French dip sandwiches are simply delicious. I wanted to recreate that deliciousness in soup form by “deconstructing” the traditional recipe. I think it worked out rather well! It’s a little bit French Onion soup and a little bit french dip. If you think about it the sandwich actually lends itself well as a soup because the “au jus” is pretty much a broth. All the ingredients were there to be reformed! I chose ground beef as a substitute for the sliced beef but if you’d like to use top round or rump roast (same as the sandwich) I’m sure that would be delish as well. I figured the ground beef would lend itself better in soup form but your mileage may vary. The key to this soup is actually the sourdough croutons. You gotta have those to complete the french dip experience! A good white cheese is also imperative, either shredded provolone or an aged white cheddar are both great options.
French Dip Beef Soup
- 6 yellow onions halved and sliced thin width-wise
- 5 tbsp butter
- 1.34 lbs ground beef or substitute a top roast/rump roast
- 4 celery stalks diced
- 5 carrots diced
- 4 cloves garlic minced
- 1 cup sherry or white wine
- 1 tbsp fresh oregano minced
- 1 tbsp fresh thyme minced
- 8 to 10 cups beef stock depending on desired consistency
- 1 tbsp soy sauce
- 2 tbsp worcestershire
- 2 bay leaf
- 1 packet french onion soup mix
- 2 tbsp flour
- 6 servings sourdough croutons
- provolone or white cheddar for garnish
In a large stockpot, brown the beef and crumble apart. Set aside, reserving the juices.
Melt the butter in the stockpot, add the sliced onions. Cook on medium high until just caramelized (but not burnt), about 15-20 minutes.
Add carrots and celery. Cook until translucent, about 7-8 minutes.

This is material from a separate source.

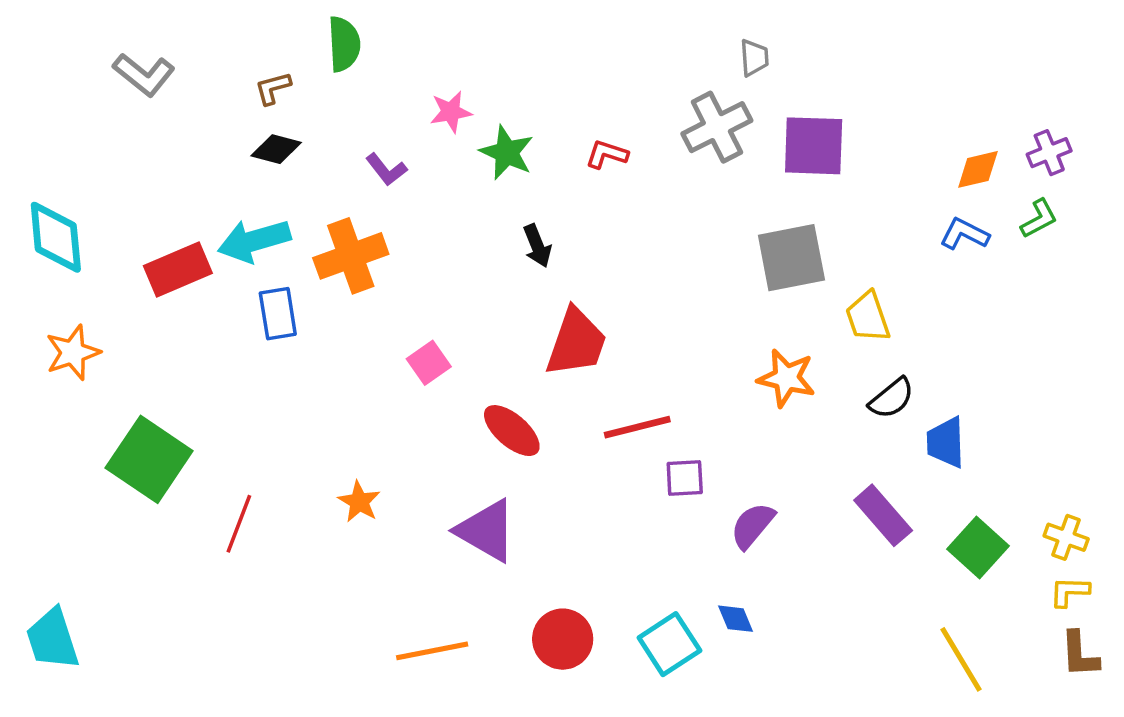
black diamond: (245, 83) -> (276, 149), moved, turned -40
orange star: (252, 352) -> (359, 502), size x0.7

Add the garlic, thyme, oregano, white wine and french onion soup mix. Cook about a minute, until fragrant.
Add the ground beef, bay leaf, beef stock, worcestershire and soy sauce. Taste and adjust broth according to desired flavor and consistency.
Cook for 1-2 hours on low (you can also transfer to a crock pot at this point and make a slow cooker version!).
Stir in 2 tbsp flour to thicken the soup.
Toast the sourdough bread and chop into crouton size pieces. Add the croutons to each bowl and garnish with cheese.